**EXTRAIT DE PAGE:**
★ ★ ★ ★ ★ ★ ★
Le gouvernement a créé d’une part, un ministère de la Réconciliation et d’autre part, le 15 janvier 2014, une Commission vérité, justice et réconciliation (CVJR) chargée d’entendre les victimes des violations des droits humains perpétrées entre 1960 et 2013, d’enquêter sur ces violations et de recommander des mesures de réparations et de non-répétition des crimes. Les 15 membres de la CVJR n’ayant pas encore été nommés, les participants ont souligné la nécessité d’avoir des personnalités choisies pour leurs compétences, indépendance, impartialité et équité. Ils excluent la participation de membres de l’armée et des services de sécurité, de groupes armés, et de responsables politiques. S’il est fréquemment évoqué une CVJR « à l’image du Mali », les experts et participants ont rappelé les principaux critères de nomination des membres de la commission : la compétence et l’indépendance. Les participants souhaitent également que la CVJR soit composée à parité d’hommes et de femmes et qu’une sous-commission dédiée au genre soit mise en place, notamment compte tenu de la prévalence des crimes sexuels dans les conflits. Les participants soulignent enfin la nécessaire indépendance de la CVJR à l’égard du pouvoir exécutif, comme garantie de son impartialité ainsi que celle de ses membres et permettant aux victimes de venir à eux sans défiance.

Lutter contre l’impunité, condition de la réconciliation

La consultation des représentant des différents secteurs de la société a conclu que la lutte contre l’impunité des auteurs de crimes les plus graves est une priorité de la justice transitionnelle et de la réconciliation nationale, qui ne doit pas être compromise par des amnisties ou des accords politiques. Les participants soutiennent de façon unanime l’action de la justice internationale et de la justice nationale pour traiter des crimes de leurs compétences commis au Mali. La formule « pardon contre coopération » pour les auteurs d’infractions plus mineures n’a pas retenu l’adhésion des participants qui ont préféré réaffirmer le droit inaliénable des victimes à saisir une institution judiciaire réformée et plus efficace, voir leur plainte instruite et la justice rendue.
★ ★ ★ ★ ★ ★ ★
**DONNÉES BRUTES:**

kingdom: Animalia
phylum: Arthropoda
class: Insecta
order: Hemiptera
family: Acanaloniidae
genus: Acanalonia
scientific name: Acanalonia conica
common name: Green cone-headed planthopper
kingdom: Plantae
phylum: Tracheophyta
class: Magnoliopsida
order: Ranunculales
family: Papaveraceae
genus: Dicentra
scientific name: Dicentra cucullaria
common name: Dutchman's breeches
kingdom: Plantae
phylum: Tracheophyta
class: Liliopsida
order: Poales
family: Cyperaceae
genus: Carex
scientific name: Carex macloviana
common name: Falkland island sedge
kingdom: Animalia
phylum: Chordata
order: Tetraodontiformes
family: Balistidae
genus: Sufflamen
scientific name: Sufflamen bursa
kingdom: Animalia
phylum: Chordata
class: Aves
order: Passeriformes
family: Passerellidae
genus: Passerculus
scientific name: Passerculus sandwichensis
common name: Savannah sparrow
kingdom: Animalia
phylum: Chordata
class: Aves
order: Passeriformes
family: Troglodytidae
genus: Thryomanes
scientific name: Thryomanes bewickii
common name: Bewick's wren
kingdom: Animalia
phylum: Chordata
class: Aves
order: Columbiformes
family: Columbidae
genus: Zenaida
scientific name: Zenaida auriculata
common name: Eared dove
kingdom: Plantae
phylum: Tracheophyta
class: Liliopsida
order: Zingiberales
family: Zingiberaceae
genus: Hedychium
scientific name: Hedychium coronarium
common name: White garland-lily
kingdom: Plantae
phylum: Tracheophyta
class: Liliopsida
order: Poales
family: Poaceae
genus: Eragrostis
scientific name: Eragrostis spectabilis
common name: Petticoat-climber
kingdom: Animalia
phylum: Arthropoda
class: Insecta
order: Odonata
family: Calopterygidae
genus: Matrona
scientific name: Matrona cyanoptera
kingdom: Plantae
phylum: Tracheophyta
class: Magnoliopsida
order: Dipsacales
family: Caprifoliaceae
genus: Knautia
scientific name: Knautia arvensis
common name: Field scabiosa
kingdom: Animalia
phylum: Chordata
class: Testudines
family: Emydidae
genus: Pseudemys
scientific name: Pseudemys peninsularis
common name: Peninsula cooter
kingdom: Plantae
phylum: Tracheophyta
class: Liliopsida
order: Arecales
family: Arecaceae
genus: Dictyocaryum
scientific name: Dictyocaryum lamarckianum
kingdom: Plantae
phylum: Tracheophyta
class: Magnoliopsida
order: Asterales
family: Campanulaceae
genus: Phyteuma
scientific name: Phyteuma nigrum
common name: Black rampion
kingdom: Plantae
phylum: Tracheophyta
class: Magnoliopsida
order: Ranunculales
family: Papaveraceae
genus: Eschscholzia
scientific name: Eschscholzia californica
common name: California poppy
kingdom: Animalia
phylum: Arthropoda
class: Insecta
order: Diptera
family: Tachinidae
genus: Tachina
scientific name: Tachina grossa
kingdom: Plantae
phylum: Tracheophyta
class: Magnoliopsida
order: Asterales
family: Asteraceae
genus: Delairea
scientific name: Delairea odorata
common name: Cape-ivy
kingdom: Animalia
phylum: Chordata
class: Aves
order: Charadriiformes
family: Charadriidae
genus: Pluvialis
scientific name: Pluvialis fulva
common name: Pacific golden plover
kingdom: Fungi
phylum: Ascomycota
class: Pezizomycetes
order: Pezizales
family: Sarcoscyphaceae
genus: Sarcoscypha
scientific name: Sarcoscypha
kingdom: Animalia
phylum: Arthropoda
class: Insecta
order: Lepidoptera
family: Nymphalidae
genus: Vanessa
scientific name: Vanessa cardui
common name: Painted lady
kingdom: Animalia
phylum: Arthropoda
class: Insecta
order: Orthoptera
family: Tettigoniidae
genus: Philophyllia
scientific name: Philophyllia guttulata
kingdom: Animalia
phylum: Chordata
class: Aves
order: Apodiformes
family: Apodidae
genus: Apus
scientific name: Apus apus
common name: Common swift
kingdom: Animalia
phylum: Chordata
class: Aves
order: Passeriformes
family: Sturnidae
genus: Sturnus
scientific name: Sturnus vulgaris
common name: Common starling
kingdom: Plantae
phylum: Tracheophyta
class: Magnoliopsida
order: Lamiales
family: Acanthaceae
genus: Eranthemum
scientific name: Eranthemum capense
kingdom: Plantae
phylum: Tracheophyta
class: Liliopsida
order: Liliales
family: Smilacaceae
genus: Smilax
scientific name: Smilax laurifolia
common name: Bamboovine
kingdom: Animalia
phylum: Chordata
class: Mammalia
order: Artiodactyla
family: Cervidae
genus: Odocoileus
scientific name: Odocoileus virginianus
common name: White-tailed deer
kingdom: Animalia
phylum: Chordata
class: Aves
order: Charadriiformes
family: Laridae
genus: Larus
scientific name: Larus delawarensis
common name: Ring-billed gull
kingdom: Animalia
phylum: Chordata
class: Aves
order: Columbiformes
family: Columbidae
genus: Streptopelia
★ ★ ★ ★ ★ ★ ★
**DÉFIS:**
a – Reproduisez fidèlement le passage de l'extrait sur la réconciliation au Mali situé entre « La consultation des » et « la justice rendue. », ces deux passages compris.
b – Pour chaque affirmation, dites par oui ou par non si elle concorde avec l'extrait sur la réconciliation au Mali, et citez les mots qui permettent de trancher : (i) la CVJR a été créée le 15 janvier 2014 ; (ii) les participants ont approuvé la formule « pardon contre coopération » ; (iii) les participants acceptent que des membres de l'armée siègent à la CVJR.
Les enregistrements forment un matériau à part.

**SOLUTIONS DES EXERCICES:**
a –
La consultation des représentant des différents secteurs de la société a conclu que la lutte contre l’impunité des auteurs de crimes les plus graves est une priorité de la justice transitionnelle et de la réconciliation nationale, qui ne doit pas être compromise par des amnisties ou des accords politiques. Les participants soutiennent de façon unanime l’action de la justice internationale et de la justice nationale pour traiter des crimes de leurs compétences commis au Mali. La formule « pardon contre coopération » pour les auteurs d’infractions plus mineures n’a pas retenu l’adhésion des participants qui ont préféré réaffirmer le droit inaliénable des victimes à saisir une institution judiciaire réformée et plus efficace, voir leur plainte instruite et la justice rendue.

b –
(i) Oui : « le 15 janvier 2014, une Commission vérité, justice et réconciliation (CVJR) ».
(ii) Non : « La formule « pardon contre coopération » pour les auteurs d’infractions plus mineures n’a pas retenu l’adhésion des participants ».
(iii) Non : « Ils excluent la participation de membres de l’armée et des services de sécurité ».